The tears were drying on her face and in her eyes, leaving them rimmed and reddened. The rouge on her cheeks stood out against her dead white skin in round, uneven splotches. With her hair in disarray, she looked almost mad and, I must confess, horribly ugly. Seeing her this way after once having witnessed her beautiful, frightened me. It also hastened me in my decision to do what she wished.

I managed to get my hand on the hilt of the knife and I began to twist it from her grasp. Struggling to retain it, Anita commenced to shout again with still more rage. “Let me alone! Let me alone, do you hear? I'll kill you if you take that away! Oh... you're hurting me! God damn you!

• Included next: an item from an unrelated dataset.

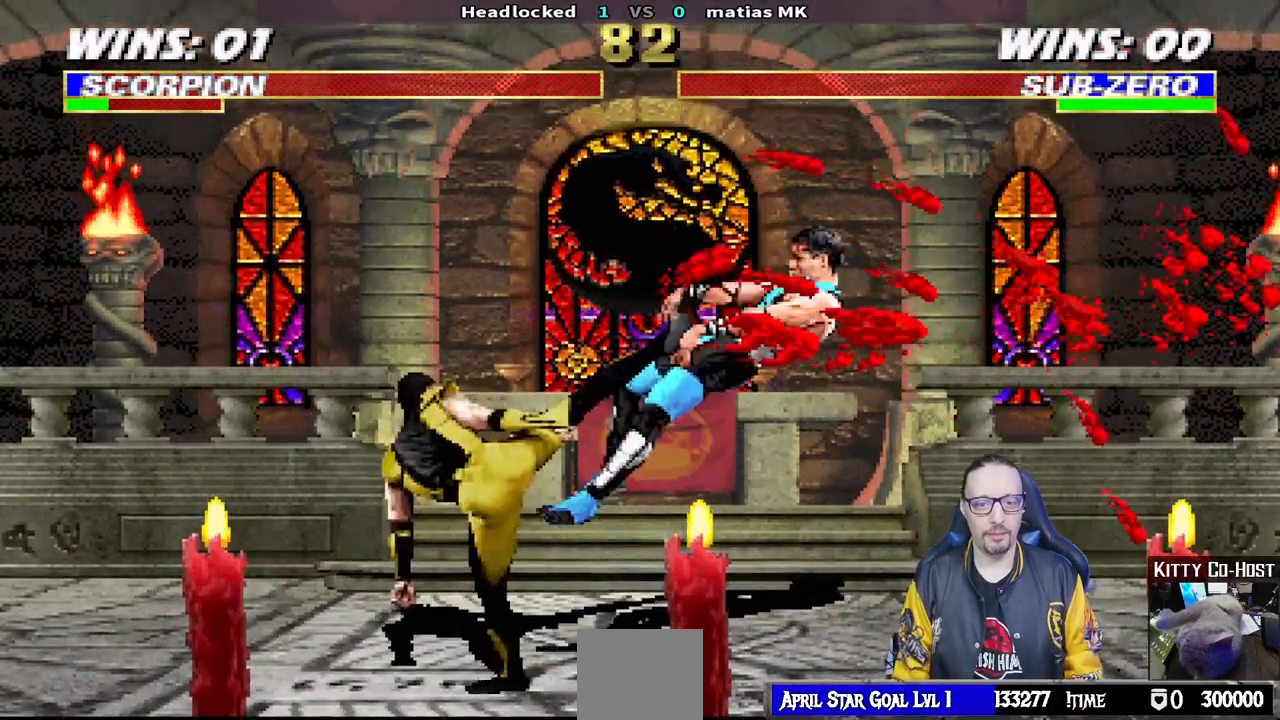
{"dt_ms": 500, "buttons": ["L1", "DPAD_UP", "DPAD_RIGHT"], "left_stick": "center", "right_stick": "center"}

I'll... I'll...” And here her words ran into one another, becoming unintelligible expostulations of hatred.

I suppose I did hurt her a bit; but it was absolutely necessary. In the mood she was in, I was afraid either that she might attack herself with the knife or use it against me. In any case, her being in possession of the thing was a decided menace.

To anyone outside who might have heard Anita's words, it would undoubtedly seem that she really and truly despised me; I myself put no stock in them. I was sure that her fit of temper was but a phase of her physical condition and that she didn't mean any of the mean things she said about me. You must know then that Anita was menstruating that night and do not forget that earlier that very day she had had two teeth extracted. What she had gone through was enough to make any woman fly off the handle.

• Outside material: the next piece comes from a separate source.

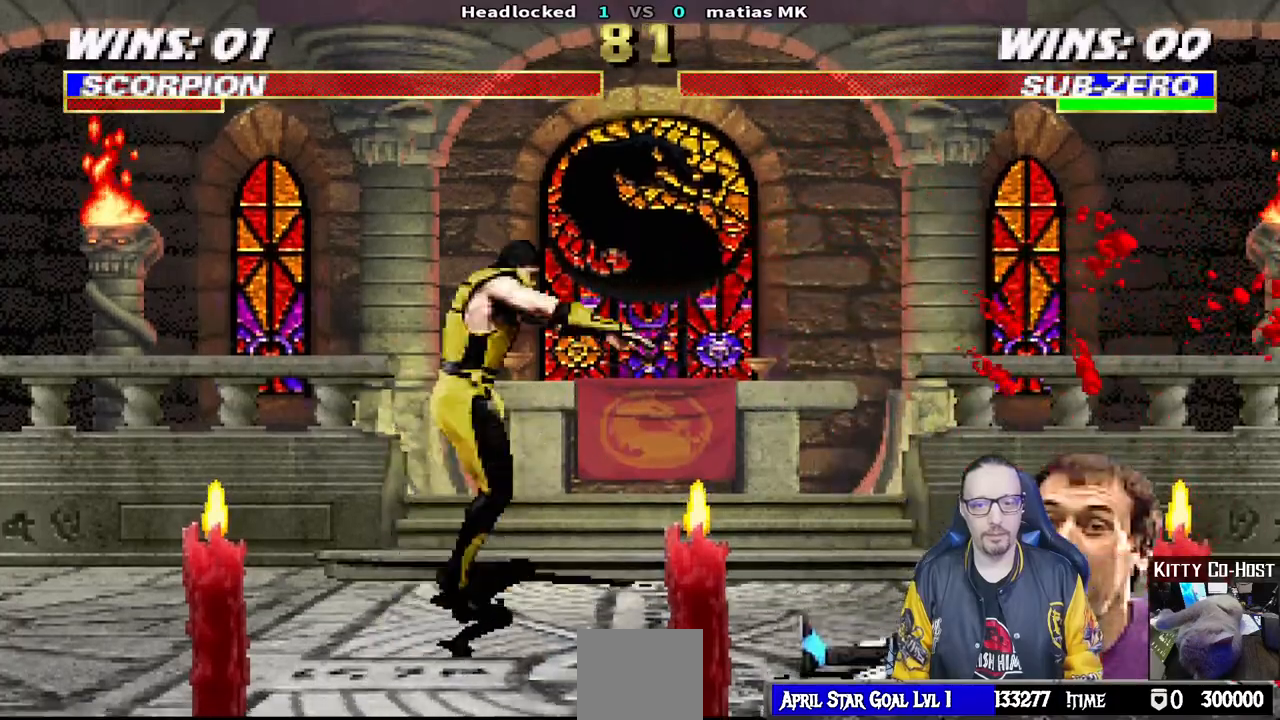
{"dt_ms": 1000, "buttons": ["DPAD_DOWN"], "left_stick": "center", "right_stick": "center"}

I thought that if I could get the knife away from her and put her to bed, in the morning everything would be peaceful again. She was still screaming and clawing at my chest like some enraged lioness when I finally managed to remove the dangerously sharp knife from her fingers.

Then, to my dismay, the doorbell rang.

Anita stopped her noise at once. Together we looked stupidly at one another. Then she nodded that I should go and see who was outside. The ringing of the bell evidently calmed her hysteria for, as though thoroughly done in, she sank into a chair as I moved reluctantly toward the front door, absent-mindedly dangling the captured knife from one hand.

Well, young Tom Murphy saw that carving-knife and he could not have helped hearing all the screaming as he came up the walk. He gave me a searching look as he handed me the package containing the sleeping draught.

“Here you are, Mr. Thatcher,” he said. “This ought to do the trick.”

I accepted the package with the hand that held the knife, thanked him in a hollow voice, and he hurried away as though he was anxious to get out of the vicinity.

When I got back to the kitchen, Anita was opening a large bottle of beer which we were accustomed to drink after dinner during the hot weather. She poured out two glasses recklessly, the foam spilling onto the tablecloth.

“It's a sleeping powder, Anita,” I said, opening the packet and placing the little fold of paper near her hand. “Your tooth may ache. Good idea to drop it in your beer.”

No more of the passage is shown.